A genetic algorithm is a program that uses Darwinian principles of random mutation to improve itself. The algorithms are lines of computer code that act like living organisms. Different sections of code haphazardly come together, producing programs. Like Darwin's rules of evolution, many chunks of code compete with each other to see which can best perform the desired solution the aim of the program. Some chunks will even become extinct. Those that survive will combine with other survivors and will produce offspring programs

Expert systems can capture and preserve the knowledge of expert specialists, but they may be slow to adapt to change. Neural networks can sift through mountains of data and discover obscure relationships, but if there is too much or too little data they may be ineffective—garbage in, garbage out. Genetic algorithms, by contrast, use endless trial and error to learn from experience—to discard unworkable approaches and grind away at promising approaches with the kind of tireless energy of which humans are incapable.
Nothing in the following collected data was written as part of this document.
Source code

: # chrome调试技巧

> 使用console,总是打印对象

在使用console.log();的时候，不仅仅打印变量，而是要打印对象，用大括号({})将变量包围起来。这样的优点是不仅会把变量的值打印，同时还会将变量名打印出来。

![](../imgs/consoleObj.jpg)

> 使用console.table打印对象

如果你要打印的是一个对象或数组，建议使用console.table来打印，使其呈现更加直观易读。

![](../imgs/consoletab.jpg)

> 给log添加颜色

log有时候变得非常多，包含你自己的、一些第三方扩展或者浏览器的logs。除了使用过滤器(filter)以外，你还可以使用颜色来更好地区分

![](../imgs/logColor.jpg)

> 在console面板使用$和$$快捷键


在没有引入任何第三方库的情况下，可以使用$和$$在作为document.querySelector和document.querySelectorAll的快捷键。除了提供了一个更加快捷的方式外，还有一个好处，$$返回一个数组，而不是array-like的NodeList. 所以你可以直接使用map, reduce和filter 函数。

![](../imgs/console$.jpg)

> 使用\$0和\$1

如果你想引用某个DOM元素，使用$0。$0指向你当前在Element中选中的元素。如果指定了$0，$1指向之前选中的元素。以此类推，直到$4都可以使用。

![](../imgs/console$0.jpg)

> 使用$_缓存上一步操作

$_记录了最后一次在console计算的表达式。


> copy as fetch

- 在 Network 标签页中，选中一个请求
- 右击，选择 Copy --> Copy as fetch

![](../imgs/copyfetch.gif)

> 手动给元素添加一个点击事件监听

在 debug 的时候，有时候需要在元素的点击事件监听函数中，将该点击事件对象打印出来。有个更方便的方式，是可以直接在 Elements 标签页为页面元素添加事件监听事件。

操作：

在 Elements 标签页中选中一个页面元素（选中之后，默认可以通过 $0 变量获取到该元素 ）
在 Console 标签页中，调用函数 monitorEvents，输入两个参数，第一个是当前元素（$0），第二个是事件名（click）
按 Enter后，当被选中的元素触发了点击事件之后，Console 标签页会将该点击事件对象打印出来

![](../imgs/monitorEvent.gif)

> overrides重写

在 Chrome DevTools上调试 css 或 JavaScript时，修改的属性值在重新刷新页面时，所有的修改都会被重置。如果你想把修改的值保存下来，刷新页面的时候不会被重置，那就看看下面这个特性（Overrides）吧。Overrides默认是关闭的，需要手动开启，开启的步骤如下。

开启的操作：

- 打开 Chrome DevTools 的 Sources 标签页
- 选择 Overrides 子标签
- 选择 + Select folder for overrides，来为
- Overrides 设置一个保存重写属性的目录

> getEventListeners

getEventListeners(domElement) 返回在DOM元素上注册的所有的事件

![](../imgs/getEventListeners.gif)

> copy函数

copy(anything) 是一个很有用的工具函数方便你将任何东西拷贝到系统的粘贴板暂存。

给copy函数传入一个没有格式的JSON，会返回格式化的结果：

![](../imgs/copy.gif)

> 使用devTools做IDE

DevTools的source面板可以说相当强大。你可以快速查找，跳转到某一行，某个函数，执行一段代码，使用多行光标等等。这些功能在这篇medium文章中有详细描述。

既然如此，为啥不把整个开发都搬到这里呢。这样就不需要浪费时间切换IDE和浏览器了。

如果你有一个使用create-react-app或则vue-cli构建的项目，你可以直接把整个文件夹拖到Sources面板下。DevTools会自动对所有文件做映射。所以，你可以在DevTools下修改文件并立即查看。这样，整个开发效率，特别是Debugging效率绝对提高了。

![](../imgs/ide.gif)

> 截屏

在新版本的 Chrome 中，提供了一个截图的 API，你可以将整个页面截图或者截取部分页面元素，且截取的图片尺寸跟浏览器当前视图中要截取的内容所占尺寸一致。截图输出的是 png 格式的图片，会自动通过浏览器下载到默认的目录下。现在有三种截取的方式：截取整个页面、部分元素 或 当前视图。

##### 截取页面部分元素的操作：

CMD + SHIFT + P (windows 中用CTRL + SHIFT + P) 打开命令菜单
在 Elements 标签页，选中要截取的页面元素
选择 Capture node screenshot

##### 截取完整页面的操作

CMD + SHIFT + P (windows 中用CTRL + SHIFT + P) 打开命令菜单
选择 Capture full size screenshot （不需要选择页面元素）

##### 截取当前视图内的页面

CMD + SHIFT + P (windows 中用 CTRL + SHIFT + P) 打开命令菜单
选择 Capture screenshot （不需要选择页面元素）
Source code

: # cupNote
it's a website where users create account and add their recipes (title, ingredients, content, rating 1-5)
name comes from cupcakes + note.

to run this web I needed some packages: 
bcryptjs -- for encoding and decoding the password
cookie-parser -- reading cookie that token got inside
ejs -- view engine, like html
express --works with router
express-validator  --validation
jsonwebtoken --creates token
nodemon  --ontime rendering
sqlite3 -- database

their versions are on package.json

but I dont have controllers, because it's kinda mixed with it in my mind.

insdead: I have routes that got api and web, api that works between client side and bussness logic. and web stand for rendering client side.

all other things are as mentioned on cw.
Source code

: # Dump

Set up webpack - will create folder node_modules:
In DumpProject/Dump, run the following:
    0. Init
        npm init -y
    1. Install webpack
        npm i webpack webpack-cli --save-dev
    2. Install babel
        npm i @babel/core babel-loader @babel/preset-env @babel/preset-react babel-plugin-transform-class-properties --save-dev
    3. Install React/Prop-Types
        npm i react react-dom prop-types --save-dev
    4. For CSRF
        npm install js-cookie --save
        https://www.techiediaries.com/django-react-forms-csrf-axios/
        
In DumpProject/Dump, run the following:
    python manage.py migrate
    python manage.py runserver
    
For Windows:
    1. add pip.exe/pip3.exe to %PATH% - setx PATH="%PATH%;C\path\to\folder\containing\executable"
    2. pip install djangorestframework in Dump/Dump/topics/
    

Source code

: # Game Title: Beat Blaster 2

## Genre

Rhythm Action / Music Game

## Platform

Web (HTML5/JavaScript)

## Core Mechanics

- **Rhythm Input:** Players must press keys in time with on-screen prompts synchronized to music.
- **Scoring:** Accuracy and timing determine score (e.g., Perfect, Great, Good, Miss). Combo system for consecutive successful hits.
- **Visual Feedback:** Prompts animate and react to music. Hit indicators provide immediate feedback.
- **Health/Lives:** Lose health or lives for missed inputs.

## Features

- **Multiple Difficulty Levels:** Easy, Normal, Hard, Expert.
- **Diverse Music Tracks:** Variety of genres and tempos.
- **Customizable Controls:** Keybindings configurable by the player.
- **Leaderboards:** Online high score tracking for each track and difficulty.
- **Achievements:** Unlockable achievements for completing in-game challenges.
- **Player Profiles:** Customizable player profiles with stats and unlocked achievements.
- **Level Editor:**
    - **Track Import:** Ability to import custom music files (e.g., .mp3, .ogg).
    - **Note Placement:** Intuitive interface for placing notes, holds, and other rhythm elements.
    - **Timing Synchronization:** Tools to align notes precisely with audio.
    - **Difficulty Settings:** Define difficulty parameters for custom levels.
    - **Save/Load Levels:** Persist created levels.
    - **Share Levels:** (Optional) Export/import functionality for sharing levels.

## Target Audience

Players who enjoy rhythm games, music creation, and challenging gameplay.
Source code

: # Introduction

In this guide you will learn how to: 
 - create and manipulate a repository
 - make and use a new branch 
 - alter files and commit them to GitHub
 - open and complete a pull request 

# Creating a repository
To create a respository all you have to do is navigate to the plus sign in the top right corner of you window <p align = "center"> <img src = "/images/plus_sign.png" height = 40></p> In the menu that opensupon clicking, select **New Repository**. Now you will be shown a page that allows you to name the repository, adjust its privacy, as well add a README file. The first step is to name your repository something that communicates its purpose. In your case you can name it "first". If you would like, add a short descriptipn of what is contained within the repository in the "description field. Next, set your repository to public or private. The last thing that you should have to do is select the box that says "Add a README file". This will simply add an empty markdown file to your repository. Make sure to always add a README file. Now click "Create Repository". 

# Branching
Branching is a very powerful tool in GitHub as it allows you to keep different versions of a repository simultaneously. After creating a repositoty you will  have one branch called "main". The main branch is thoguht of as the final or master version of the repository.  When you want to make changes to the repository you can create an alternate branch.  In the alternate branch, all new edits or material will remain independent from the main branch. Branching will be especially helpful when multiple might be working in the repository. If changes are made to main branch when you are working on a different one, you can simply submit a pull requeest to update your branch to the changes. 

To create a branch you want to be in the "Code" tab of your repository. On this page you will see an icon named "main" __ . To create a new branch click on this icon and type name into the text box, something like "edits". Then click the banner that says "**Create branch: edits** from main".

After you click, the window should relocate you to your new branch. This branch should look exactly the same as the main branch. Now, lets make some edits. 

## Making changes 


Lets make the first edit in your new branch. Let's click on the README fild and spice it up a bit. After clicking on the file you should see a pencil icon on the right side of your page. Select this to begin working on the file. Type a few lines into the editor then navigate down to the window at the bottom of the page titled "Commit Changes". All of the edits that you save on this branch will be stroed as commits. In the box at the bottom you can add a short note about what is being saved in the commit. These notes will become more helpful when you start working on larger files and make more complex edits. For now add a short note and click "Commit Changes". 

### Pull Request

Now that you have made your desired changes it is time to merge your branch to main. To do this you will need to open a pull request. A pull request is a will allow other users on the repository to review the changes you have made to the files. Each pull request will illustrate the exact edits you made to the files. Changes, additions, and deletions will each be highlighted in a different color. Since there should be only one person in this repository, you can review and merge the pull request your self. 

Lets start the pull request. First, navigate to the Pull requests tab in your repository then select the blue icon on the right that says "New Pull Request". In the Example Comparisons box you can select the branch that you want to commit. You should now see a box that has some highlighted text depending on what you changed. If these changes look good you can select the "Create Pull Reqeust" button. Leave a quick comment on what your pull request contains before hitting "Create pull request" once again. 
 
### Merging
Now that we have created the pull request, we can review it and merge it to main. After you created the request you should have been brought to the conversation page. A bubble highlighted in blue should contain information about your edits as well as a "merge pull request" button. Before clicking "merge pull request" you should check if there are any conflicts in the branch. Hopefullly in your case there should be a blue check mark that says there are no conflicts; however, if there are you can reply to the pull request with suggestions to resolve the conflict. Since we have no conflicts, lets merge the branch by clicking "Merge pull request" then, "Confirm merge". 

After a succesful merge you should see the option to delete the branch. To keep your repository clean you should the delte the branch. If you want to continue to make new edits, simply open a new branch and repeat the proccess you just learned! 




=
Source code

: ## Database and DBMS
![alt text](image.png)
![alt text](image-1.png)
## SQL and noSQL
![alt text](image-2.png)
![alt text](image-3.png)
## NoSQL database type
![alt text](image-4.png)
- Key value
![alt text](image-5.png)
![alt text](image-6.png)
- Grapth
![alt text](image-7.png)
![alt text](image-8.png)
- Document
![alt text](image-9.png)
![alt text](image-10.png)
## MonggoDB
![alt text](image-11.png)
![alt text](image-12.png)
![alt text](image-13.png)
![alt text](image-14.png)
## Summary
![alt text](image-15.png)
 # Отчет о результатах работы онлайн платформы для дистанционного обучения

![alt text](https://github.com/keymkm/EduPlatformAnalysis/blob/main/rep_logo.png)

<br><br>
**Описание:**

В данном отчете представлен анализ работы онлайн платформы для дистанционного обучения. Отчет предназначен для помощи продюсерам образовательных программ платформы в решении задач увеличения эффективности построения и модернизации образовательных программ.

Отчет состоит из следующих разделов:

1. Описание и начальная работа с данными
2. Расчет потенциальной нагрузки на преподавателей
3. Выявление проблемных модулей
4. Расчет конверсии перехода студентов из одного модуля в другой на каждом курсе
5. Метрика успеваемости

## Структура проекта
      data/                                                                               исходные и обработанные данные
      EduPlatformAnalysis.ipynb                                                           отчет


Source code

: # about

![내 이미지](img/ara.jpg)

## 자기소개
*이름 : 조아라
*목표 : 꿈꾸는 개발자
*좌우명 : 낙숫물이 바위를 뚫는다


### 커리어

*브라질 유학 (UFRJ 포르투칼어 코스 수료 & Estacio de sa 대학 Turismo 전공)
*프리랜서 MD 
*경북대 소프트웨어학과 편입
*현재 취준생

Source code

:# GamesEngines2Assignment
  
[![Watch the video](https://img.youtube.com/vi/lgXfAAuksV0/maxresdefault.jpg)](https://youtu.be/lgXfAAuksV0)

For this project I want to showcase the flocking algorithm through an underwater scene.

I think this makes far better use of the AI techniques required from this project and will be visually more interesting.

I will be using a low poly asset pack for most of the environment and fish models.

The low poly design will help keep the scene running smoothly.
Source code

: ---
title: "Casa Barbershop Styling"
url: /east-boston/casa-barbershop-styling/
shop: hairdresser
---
The awesome power of genetic algorithms has already found applications. Organizers of the Paralympic Games used it to schedule events. LBS Capital Management Fund of Clearwater, Florida, uses it to help pick stocks for a pension fund it manages. In something called the FacePrints project, witnesses use a genetic algorithm to describe and identify criminal suspects. Texas Instruments is drawing on the skills that salmon use to find spawning grounds to produce a genetic algorithm that shipping companies can use to let packages "seek" their own best routes to their destinations. A hybrid expert system-genetic algorithm called Engeneous was used to boost performance in the Boeing jet engine, a feat that involved billions of mind-boggling calculations.

Computer scientists still don't know what kinds of problems genetic algorithms work best on. Still, as one article pointed out, "genetic algorithms have going for them something that no other computer technique does: they have been field-tested, by nature, for 3.5 billion years.